Analysts at real estate advertising firm CBRE are keeping track of shrinking skill sources and emerging prices in the largest life sciences regions. According to Matt Gardner, CBRE’s chief scientific advisor, those trends are driving many corporations into emerging regions just beyond those classified in GEN. Annual A-list of the 10 most sensible U. S. biopharmaceutical groupsU. S.
“More options are available to growing companies, creating greater flexibility for growing companies,” Gardner said. “There’s been so much investment in both coasts—in particular the Bay Area, San Diego, Boston, and North Carolina—that their talent markets are tapped out in the short term.”
Gardner noted that when developing corporations want to compete for scarce talent, they look particularly to emerging markets. He cited several examples: Houston, Atlanta, Denver/Boulder and Indianapolis.

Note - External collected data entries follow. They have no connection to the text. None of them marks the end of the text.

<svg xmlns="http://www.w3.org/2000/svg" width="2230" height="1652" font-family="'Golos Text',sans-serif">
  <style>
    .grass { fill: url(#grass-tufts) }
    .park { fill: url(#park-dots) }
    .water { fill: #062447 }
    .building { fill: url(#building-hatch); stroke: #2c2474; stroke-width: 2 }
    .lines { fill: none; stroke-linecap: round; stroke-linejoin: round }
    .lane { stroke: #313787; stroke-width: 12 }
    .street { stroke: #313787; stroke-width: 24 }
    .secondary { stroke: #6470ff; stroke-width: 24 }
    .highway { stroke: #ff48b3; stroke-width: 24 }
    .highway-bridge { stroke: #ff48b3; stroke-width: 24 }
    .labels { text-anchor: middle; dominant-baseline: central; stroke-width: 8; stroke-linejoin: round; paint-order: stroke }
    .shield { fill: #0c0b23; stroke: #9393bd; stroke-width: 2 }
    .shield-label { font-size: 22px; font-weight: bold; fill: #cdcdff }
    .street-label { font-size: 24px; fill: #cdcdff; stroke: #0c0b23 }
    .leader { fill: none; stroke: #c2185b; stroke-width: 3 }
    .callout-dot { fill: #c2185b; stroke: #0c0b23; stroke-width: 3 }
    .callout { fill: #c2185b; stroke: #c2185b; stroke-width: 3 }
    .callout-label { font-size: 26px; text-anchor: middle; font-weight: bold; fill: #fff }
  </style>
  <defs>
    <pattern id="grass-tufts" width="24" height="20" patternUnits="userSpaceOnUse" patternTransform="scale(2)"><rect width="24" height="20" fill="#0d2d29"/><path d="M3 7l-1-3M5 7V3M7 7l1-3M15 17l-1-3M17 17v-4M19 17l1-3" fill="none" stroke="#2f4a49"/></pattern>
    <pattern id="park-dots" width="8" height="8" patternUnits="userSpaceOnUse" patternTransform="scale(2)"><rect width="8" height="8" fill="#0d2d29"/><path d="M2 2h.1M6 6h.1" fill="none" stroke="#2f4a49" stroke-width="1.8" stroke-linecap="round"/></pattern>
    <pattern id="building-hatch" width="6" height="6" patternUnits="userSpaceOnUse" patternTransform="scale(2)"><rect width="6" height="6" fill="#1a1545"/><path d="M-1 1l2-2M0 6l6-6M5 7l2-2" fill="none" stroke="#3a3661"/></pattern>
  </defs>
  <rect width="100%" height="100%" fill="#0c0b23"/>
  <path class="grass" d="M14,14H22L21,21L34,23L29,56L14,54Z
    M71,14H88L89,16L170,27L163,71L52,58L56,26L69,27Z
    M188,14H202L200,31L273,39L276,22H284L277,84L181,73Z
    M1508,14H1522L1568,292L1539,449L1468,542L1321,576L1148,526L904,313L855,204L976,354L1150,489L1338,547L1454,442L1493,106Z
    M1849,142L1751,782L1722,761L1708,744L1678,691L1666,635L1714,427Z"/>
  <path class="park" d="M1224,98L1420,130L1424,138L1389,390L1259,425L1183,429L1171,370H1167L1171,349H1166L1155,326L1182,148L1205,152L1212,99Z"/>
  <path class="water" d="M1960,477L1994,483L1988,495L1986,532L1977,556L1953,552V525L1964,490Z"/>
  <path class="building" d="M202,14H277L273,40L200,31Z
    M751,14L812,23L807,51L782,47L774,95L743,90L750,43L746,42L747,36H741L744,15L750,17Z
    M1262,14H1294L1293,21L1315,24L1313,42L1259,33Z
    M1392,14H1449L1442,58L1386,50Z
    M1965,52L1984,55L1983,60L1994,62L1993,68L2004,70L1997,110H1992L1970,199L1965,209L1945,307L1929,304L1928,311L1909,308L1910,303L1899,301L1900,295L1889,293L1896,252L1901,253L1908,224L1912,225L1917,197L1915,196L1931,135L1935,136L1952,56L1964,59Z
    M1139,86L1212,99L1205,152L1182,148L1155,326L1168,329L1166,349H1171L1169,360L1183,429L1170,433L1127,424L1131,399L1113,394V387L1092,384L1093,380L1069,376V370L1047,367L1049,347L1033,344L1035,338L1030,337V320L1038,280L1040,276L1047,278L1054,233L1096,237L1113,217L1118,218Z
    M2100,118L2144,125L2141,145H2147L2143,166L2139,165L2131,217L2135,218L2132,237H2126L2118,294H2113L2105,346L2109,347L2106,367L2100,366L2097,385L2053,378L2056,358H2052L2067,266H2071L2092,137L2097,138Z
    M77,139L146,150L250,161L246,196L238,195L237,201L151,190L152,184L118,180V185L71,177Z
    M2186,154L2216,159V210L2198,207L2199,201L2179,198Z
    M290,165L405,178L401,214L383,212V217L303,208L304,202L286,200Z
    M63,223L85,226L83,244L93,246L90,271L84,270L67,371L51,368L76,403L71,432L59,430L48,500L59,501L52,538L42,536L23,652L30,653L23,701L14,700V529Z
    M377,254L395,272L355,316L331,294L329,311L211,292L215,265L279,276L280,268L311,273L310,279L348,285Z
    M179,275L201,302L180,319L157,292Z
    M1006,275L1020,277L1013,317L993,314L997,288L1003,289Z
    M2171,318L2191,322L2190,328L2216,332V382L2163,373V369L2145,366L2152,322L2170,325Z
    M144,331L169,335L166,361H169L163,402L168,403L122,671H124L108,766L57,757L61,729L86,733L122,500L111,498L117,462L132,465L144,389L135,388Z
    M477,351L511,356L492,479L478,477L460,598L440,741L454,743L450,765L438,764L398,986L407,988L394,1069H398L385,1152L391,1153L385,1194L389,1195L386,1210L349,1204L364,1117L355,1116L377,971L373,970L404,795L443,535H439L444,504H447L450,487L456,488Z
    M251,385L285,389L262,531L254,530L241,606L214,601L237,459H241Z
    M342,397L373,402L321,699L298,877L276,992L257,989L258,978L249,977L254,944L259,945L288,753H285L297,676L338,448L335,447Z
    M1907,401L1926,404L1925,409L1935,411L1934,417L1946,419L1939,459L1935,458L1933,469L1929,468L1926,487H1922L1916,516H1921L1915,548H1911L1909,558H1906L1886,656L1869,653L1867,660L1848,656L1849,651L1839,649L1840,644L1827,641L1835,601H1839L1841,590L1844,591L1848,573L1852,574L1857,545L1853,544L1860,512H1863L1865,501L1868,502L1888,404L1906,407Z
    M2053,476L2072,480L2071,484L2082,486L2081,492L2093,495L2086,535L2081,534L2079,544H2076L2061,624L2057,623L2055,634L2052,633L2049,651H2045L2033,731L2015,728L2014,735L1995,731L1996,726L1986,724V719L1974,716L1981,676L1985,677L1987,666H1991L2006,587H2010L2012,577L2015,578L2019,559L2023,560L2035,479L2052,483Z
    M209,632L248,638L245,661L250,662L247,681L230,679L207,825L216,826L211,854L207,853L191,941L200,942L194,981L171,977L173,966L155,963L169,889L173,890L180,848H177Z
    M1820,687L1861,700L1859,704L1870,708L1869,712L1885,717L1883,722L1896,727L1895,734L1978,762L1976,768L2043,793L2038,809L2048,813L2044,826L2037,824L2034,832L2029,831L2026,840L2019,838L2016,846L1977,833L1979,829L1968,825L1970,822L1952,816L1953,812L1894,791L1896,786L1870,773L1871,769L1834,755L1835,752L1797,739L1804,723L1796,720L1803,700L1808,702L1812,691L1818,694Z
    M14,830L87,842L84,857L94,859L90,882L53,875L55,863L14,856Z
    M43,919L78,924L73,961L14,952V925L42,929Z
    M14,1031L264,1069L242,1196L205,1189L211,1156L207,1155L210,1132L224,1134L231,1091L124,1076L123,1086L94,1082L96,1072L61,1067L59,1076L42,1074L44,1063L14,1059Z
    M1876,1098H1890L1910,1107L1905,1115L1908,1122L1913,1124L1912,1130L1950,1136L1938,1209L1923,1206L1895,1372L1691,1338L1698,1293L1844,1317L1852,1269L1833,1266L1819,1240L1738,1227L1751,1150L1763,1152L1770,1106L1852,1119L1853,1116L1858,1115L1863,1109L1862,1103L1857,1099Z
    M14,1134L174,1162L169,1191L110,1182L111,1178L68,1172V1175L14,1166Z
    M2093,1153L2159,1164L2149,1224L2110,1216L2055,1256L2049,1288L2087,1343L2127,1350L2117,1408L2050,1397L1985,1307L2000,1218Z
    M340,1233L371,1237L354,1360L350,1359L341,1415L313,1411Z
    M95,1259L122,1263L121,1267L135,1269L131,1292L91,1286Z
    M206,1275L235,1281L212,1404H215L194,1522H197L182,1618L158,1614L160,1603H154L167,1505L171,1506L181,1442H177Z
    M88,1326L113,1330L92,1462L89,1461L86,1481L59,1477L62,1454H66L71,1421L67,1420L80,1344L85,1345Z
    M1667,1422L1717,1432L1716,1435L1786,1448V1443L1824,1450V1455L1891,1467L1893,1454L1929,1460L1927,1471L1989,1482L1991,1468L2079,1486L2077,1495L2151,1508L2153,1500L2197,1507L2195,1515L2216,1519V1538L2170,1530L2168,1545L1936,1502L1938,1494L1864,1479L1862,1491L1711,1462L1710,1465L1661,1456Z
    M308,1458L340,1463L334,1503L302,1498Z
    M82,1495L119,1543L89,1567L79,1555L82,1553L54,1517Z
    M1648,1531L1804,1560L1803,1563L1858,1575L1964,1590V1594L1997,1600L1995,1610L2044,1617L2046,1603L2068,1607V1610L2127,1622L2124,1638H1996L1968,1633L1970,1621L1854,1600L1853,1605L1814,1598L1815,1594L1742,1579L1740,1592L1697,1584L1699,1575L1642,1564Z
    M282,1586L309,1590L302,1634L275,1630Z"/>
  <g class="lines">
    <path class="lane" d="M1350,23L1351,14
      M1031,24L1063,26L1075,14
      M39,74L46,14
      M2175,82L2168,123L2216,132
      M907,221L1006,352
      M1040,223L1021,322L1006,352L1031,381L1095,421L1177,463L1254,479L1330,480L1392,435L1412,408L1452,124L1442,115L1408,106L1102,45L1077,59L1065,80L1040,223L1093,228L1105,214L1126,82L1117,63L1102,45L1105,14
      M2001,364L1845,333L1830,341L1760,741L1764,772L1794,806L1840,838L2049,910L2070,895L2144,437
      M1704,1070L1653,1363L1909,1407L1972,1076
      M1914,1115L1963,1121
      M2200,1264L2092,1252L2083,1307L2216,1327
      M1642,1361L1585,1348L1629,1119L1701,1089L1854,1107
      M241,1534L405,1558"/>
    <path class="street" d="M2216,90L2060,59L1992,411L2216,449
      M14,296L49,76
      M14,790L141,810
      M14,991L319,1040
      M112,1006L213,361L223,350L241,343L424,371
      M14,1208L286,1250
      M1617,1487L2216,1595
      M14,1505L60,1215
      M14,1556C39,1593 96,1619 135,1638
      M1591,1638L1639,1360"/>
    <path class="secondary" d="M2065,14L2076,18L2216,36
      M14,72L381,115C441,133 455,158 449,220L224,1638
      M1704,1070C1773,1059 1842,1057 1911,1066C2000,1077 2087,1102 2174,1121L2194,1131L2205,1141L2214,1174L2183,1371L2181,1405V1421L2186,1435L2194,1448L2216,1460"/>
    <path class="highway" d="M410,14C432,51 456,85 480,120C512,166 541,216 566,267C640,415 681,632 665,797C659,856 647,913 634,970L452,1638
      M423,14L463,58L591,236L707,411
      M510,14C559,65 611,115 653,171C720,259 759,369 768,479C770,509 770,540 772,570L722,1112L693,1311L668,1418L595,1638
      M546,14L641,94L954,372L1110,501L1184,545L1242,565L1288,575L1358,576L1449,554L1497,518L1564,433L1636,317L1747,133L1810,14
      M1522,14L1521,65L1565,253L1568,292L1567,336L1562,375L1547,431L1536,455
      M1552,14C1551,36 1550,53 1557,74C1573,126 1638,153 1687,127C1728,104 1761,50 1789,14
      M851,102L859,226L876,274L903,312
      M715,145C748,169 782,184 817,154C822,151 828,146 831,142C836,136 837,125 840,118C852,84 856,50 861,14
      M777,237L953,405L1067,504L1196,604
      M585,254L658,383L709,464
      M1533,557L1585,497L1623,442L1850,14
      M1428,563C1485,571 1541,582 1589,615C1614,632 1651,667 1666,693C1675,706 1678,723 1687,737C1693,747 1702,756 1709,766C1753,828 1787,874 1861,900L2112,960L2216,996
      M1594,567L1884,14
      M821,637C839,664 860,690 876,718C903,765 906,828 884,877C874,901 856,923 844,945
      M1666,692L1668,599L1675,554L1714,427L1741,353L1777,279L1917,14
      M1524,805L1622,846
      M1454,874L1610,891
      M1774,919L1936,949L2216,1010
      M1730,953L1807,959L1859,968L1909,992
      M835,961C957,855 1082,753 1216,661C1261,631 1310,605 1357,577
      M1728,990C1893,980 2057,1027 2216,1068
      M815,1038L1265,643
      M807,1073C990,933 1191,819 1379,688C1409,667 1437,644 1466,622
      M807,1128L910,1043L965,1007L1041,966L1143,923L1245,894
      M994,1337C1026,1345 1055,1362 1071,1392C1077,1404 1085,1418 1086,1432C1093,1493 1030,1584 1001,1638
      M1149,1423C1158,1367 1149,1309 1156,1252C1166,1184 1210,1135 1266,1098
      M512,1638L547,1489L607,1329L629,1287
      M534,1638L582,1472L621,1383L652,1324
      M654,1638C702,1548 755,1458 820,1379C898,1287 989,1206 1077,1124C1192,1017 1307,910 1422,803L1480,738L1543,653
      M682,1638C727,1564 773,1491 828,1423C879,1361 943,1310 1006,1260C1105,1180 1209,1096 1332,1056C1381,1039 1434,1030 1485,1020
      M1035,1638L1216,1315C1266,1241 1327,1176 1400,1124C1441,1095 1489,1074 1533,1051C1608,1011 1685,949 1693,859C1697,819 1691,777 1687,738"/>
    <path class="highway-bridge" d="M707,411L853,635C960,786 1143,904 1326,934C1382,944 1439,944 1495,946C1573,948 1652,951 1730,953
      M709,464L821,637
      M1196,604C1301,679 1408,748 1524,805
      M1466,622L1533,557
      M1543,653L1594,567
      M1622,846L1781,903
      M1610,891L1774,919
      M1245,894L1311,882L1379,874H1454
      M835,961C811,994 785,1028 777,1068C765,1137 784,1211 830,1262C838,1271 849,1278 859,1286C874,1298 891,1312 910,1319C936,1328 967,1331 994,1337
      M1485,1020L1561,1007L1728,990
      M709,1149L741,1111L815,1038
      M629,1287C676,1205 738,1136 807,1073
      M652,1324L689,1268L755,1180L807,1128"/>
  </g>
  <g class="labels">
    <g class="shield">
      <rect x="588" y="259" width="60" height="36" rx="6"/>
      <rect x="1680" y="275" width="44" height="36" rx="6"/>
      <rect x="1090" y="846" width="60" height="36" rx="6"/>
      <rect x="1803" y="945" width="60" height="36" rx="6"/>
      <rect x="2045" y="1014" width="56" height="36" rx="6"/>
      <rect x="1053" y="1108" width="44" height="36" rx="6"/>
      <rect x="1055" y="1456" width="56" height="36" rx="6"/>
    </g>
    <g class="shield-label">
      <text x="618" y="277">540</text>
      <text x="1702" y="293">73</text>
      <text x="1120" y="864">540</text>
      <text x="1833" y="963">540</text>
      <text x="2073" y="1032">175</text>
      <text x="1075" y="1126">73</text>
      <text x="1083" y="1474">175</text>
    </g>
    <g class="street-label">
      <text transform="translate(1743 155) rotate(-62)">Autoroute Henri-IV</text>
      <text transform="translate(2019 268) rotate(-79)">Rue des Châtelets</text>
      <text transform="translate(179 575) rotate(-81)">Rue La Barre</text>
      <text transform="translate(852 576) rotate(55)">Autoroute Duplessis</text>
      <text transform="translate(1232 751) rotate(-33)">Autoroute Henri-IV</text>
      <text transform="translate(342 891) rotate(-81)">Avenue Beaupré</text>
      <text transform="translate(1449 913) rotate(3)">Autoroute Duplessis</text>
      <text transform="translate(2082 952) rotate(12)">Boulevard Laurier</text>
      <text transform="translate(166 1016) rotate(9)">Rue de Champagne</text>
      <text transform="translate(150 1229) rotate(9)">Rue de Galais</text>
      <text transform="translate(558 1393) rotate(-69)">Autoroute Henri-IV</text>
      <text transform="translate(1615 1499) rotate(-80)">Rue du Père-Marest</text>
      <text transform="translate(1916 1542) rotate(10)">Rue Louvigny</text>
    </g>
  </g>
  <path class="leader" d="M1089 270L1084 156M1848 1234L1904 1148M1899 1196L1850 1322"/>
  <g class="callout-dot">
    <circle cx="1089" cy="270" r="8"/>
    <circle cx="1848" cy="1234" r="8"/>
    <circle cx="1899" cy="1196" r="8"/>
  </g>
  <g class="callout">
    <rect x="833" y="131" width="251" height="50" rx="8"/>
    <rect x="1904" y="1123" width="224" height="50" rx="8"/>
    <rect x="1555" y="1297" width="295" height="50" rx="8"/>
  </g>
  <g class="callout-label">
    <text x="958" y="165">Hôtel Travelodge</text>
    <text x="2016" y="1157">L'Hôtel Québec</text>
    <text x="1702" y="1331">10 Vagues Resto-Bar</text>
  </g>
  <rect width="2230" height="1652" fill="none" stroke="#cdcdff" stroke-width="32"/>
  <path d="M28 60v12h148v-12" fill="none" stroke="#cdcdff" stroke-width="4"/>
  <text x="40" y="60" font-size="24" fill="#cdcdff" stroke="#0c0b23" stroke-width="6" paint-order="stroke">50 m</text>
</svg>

In August, according to a CBRE study, venture capital investment for life sciences companies reached $4. 6 billion in the third quarter of 2023, the second consecutive quarter-over-quarter increase, bringing the total for the first to third quarters of 2023 to $12. 7. However, startups are expected to conduct fewer rounds of venture capital investment in 2023 than in the past six years. The first startups in the Series A stages experienced a percentage of expanding investment: to 41% in the first to third quarters of 2023. compared to 39. 5% for all of 2022, while investment for late-stage companies declined. Series B funding has fallen to 10% since 2020.
This slowdown partly explains why life sciences employment grew only 1. 4% between January and August 2023, higher than the 1% expansion of overall nonfarm payroll. Smaller financing deals and a slowdown in employment lead to slower expansion trajectories, which in the end, corporations rent or buy smaller spaces than they would otherwise have.
“If you’re a Series B startup, you might be looking at 25,000 square feet today instead of the 100,000 square feet you were looking for two years ago,” Gardner suggested. “If you raise the $20 million or $40 million that we see today in some of those headlines, instead of $100 million, you’re probably thinking differently about your rate of expansion. This means that the industry has returned to what had become the norm again.
One source of optimism for life sciences asset owners and the real estate companies that constitute them is confidence that the IPO market will finally recover in 2024 after more than two years in which companies have stayed on the sidelines or settled for smaller companies. The larger-than-expected donations followed a drop in percentage prices.
This optimism stems from a surge in IPOs in the second half of this year, when 11 corporations went public as of Nov. 28, up from just 8 in the first part of this year. This year, it slightly topped 2022’s 17 IPOs and is well below the 158 in 2021. Acelyrin completed the largest initial public offering of 2023 by the deadline, raising $621 million in gross proceeds ($573. 7 million in net proceeds) in May.
“I think it’s going to come back sooner than a lot of people anticipate,” Coughlin maintained. “If people are hiring, they’re ultimately going to need more space, which will lead to more tenant demand for space—and that’s good for the real estate industry.”